FRAGMENTO DEL TEXTO =
Hubo una época, en su juventud, en la que lo que le importaba de verdad era la pintura y la fotografía. En aquellos años sacó muchas fotos y vivió algunas aventuras, que empezaron cuando se fugó de su casa a los 18, tren a Marsella y barco a Córcega sin contarle a nadie. Hasta ese momento, el cine no significaba nada para ella: su familia no la había llevado a ver películas, y ella ni siquiera sabía qué era una cinemateca –ese santuario para toda la generación de los nuevaoleros–. Seguía sin saber demasiado de todo eso cuando filmó su primera película, La pointe-courte, a los 26 años. Con su ópera prima se había propuesto seguir dos historias paralelas –la de los pescadores del pueblo y otra de una pareja– sin más relación entre ellas que el lugar en que transcurrían. La inspiración para esta estructura no provenía del cine, dice Varda, sino de la lectura de Las palmeras salvajes de Faulkner; sin embargo se considera que esta película introdujo algo tan nuevo, tan moderno en el cine francés –ese rompimiento de las fronteras entre la ficción y el documental que medio siglo más tarde marca a la mitad de las películas que se presentan en un festival como el Bafici–, que se anticipó en tres años a toda la Nouvelle Vague. Al menos Truffaut no había filmado todavía Los 400 golpes ni Godard Sin aliento. Poco después colaboraban con ella, ofreciéndole sus consejos y su amistad, cineastas como Resnais y como Chris Marker, quien tiene la aparición más divertida de Las playas de Agnès, bajo la forma de un enorme gato naranja, dibujado.

OBJETIVO DEL EJERCICIO = Según el fragmento sobre Varda, ¿qué lectura inspiró la estructura de La pointe-courte?

ENTRADAS DE DATOS =
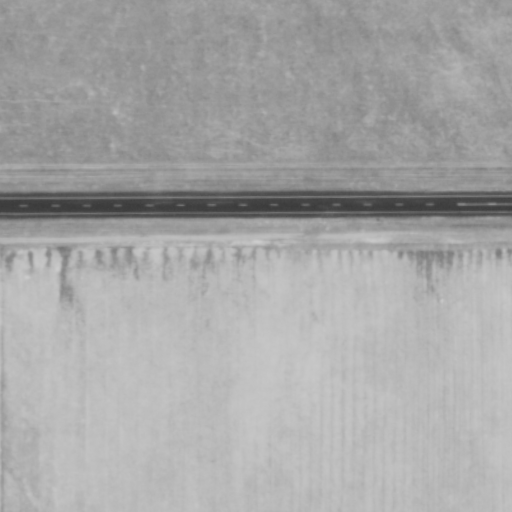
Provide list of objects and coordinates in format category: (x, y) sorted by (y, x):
road: (256, 205)
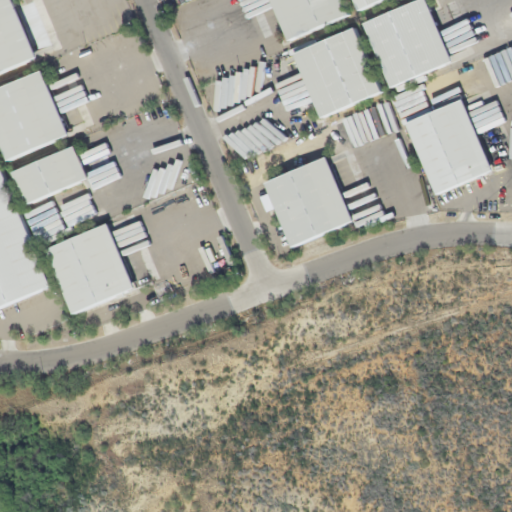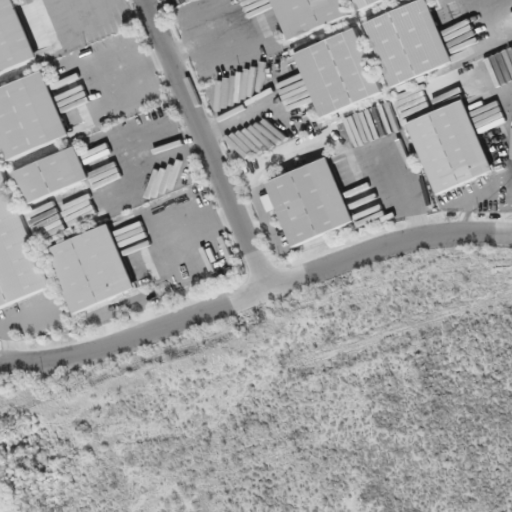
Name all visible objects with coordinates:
building: (366, 3)
building: (366, 3)
building: (309, 14)
building: (310, 15)
building: (14, 38)
building: (14, 38)
building: (410, 42)
building: (411, 42)
building: (340, 72)
building: (341, 72)
building: (31, 115)
building: (31, 116)
building: (452, 146)
building: (452, 147)
road: (216, 149)
building: (54, 174)
building: (55, 175)
building: (311, 201)
building: (312, 202)
building: (16, 248)
building: (18, 251)
building: (94, 268)
building: (95, 268)
road: (257, 306)
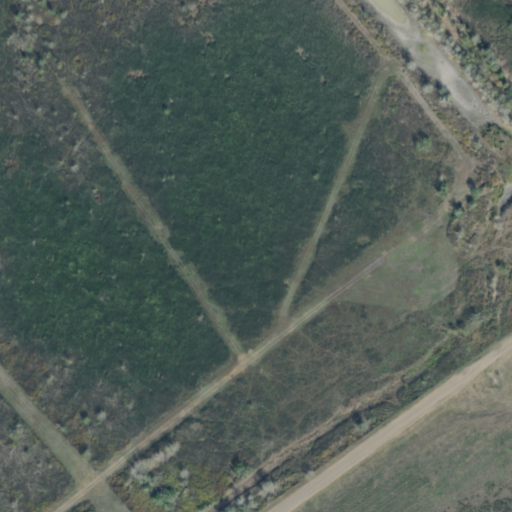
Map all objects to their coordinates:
road: (394, 427)
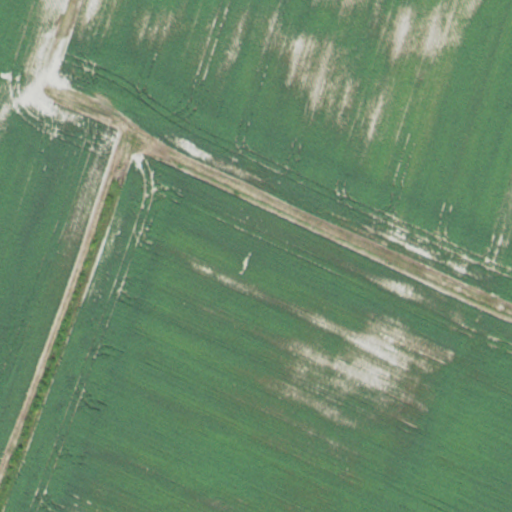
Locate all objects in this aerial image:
road: (35, 55)
road: (333, 479)
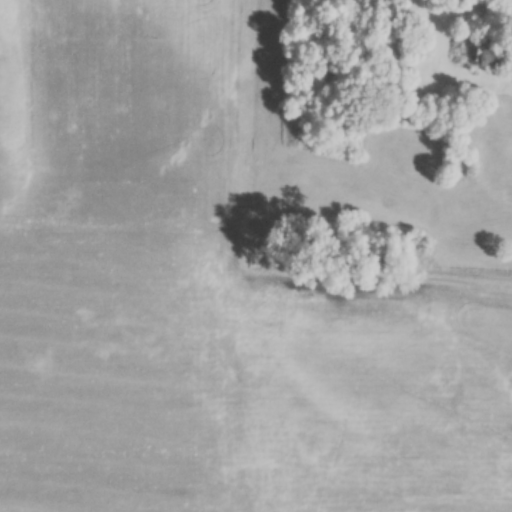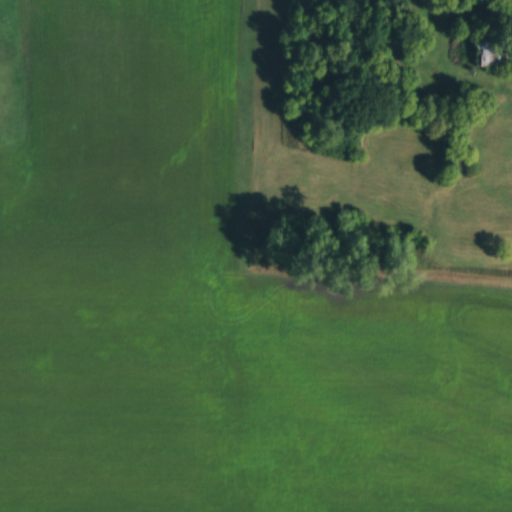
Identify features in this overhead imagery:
road: (459, 50)
building: (492, 54)
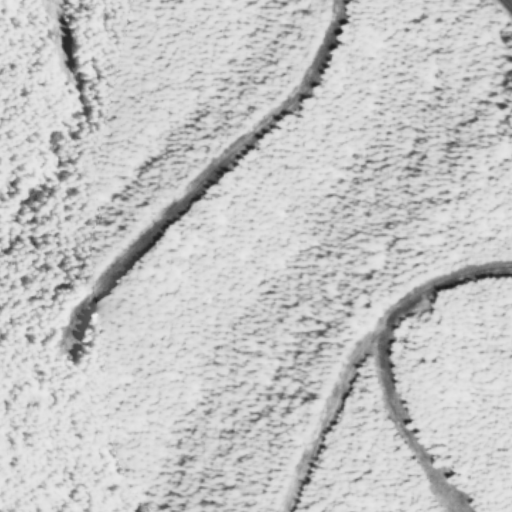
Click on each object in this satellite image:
road: (508, 6)
crop: (40, 486)
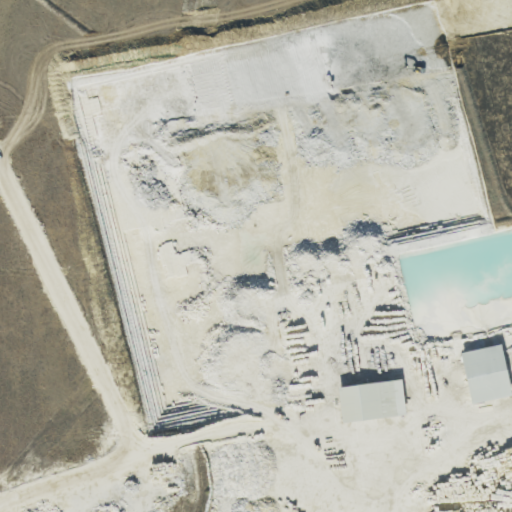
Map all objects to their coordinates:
building: (486, 373)
quarry: (366, 379)
building: (371, 400)
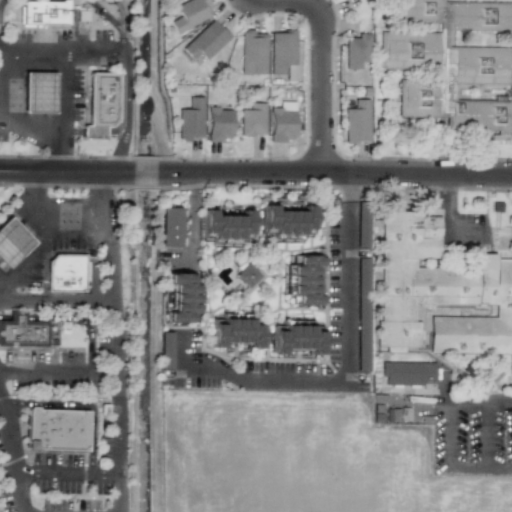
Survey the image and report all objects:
road: (73, 8)
building: (43, 12)
building: (44, 13)
building: (188, 14)
building: (188, 14)
building: (205, 41)
building: (203, 43)
road: (321, 46)
road: (126, 50)
building: (252, 51)
building: (281, 51)
building: (356, 51)
building: (281, 52)
building: (252, 53)
building: (453, 66)
building: (37, 92)
building: (36, 93)
building: (100, 103)
building: (99, 104)
road: (60, 111)
road: (3, 112)
road: (118, 117)
building: (190, 119)
building: (252, 120)
building: (281, 121)
building: (356, 121)
building: (218, 124)
road: (65, 156)
road: (255, 174)
road: (255, 184)
road: (102, 201)
road: (37, 203)
road: (190, 218)
road: (449, 218)
building: (287, 219)
building: (289, 219)
building: (227, 223)
building: (226, 224)
building: (168, 227)
building: (169, 227)
road: (76, 232)
building: (11, 242)
building: (12, 242)
road: (23, 256)
road: (109, 265)
building: (66, 273)
building: (63, 275)
building: (248, 277)
building: (304, 279)
building: (304, 280)
building: (439, 291)
building: (439, 293)
building: (180, 296)
building: (180, 297)
road: (56, 301)
road: (68, 317)
building: (22, 331)
building: (235, 331)
building: (22, 332)
building: (235, 332)
road: (113, 335)
building: (296, 338)
building: (296, 338)
building: (165, 350)
road: (46, 369)
road: (103, 370)
building: (407, 373)
road: (347, 375)
road: (92, 379)
road: (47, 403)
road: (479, 403)
road: (19, 412)
road: (113, 424)
building: (54, 429)
building: (55, 429)
road: (447, 434)
road: (489, 435)
parking lot: (472, 436)
road: (7, 440)
road: (90, 443)
road: (83, 456)
road: (467, 465)
road: (64, 476)
road: (20, 493)
parking lot: (66, 495)
road: (113, 497)
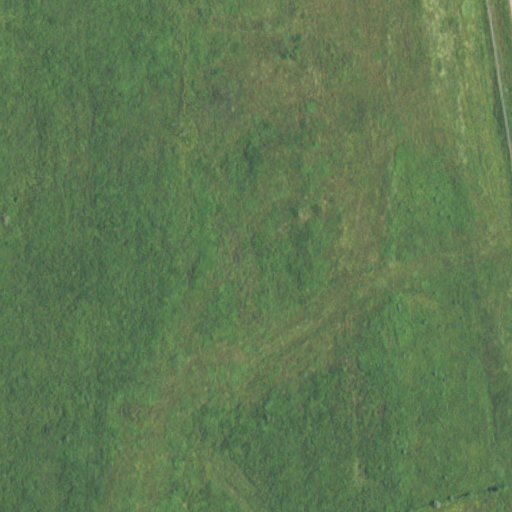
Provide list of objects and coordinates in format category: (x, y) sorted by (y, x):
airport: (503, 54)
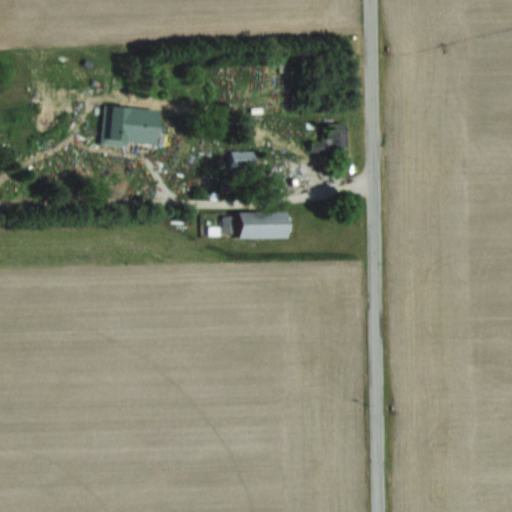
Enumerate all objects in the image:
building: (328, 139)
building: (239, 159)
road: (188, 201)
building: (256, 223)
road: (377, 255)
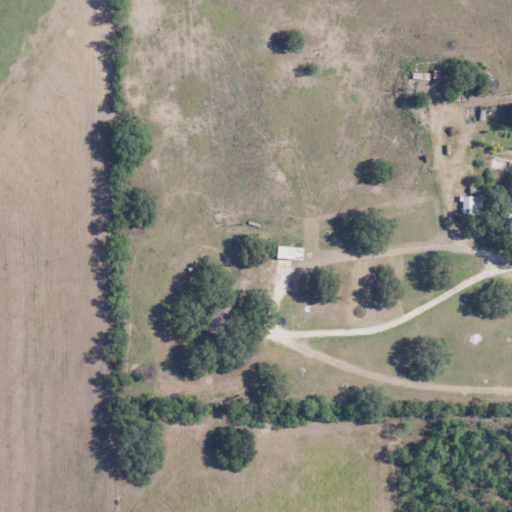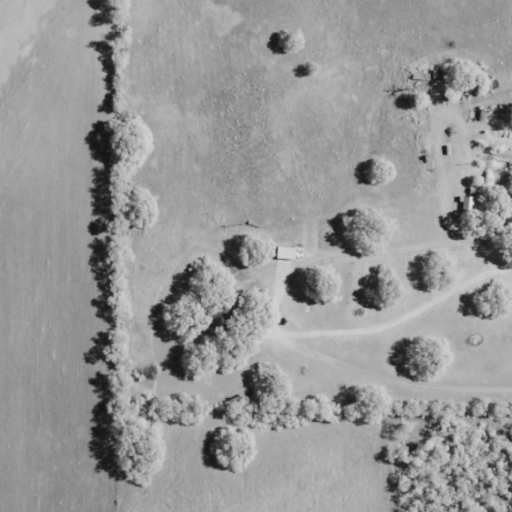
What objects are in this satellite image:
road: (282, 336)
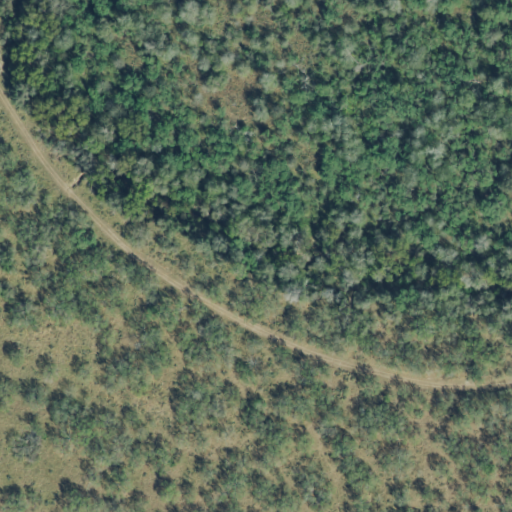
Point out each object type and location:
river: (195, 231)
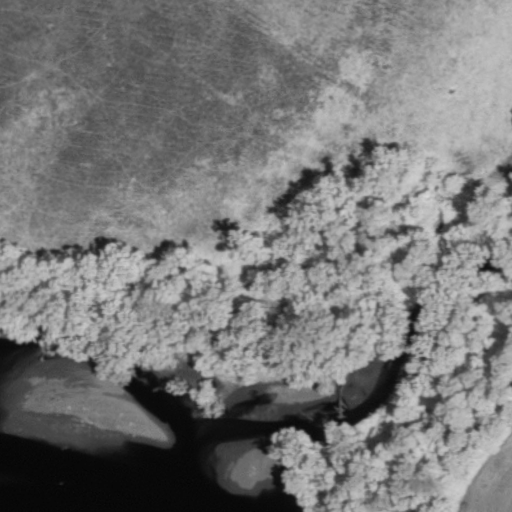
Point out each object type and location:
river: (382, 387)
river: (129, 450)
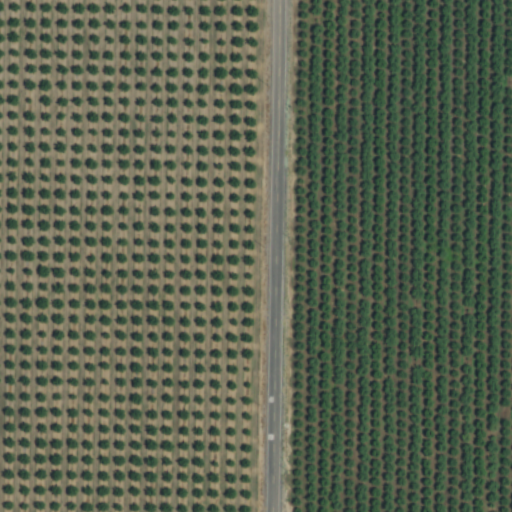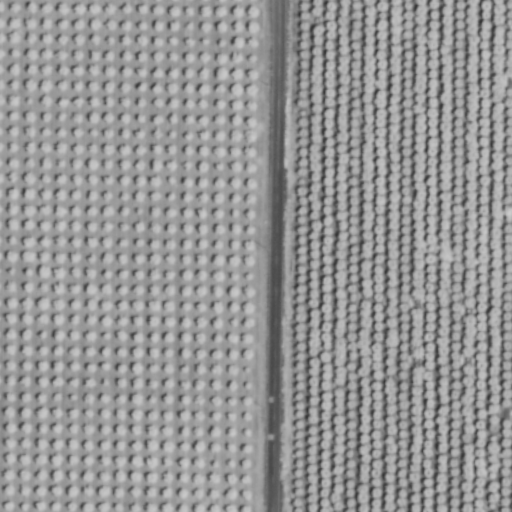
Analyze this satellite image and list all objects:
road: (273, 256)
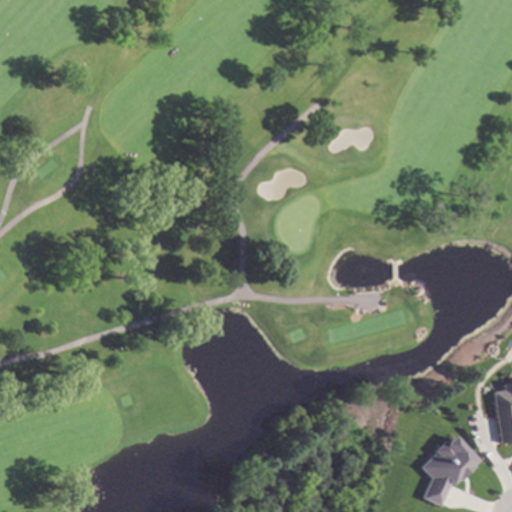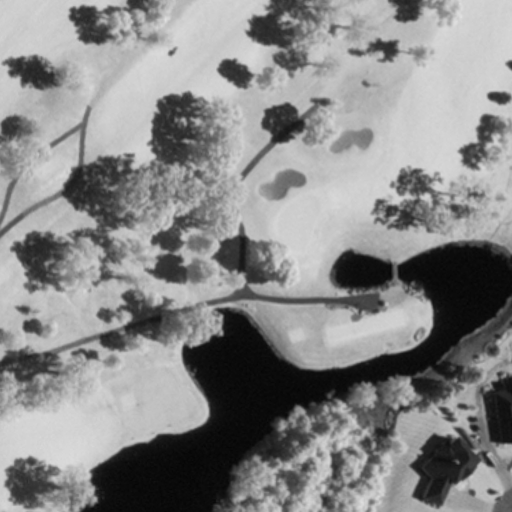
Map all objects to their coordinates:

RESPUESTA ESCRITA = La lectura de Las palmeras salvajes de Faulkner.